Stored data:
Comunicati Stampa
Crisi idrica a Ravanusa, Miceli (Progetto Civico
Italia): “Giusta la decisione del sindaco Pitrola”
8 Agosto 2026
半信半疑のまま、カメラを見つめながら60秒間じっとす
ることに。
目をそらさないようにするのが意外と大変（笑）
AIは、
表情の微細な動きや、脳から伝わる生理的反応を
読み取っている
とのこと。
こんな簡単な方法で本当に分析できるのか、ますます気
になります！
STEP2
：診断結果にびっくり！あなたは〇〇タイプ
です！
==
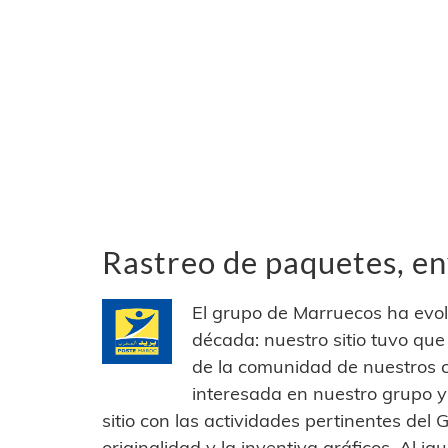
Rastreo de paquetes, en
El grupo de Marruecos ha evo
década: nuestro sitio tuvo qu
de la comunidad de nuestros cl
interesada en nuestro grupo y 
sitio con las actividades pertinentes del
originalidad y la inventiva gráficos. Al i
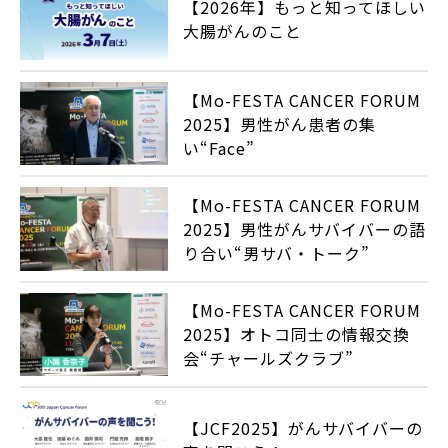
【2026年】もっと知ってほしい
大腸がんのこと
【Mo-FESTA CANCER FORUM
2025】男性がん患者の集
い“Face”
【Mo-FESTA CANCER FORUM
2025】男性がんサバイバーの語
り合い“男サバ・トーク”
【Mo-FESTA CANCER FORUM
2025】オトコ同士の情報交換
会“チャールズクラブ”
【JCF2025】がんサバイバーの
...
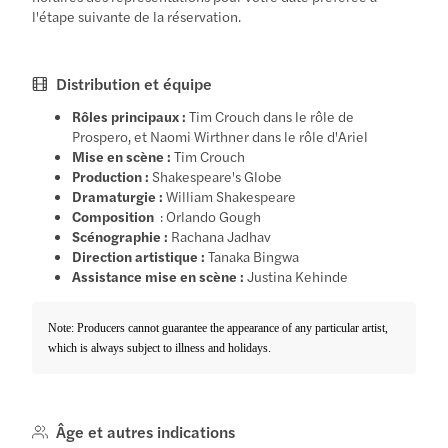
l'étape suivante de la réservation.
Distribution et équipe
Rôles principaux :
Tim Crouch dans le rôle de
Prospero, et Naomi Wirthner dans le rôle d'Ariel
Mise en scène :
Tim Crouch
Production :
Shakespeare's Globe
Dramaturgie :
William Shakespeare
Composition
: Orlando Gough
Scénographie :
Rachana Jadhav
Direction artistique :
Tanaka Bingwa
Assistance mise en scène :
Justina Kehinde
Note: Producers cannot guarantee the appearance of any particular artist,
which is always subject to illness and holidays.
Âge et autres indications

** WHAT YOU WILL DO **
Bring together each line above where the string "grupo" turns up.

** ANSWER AREA **
El grupo de Marruecos ha evo
interesada en nuestro grupo y 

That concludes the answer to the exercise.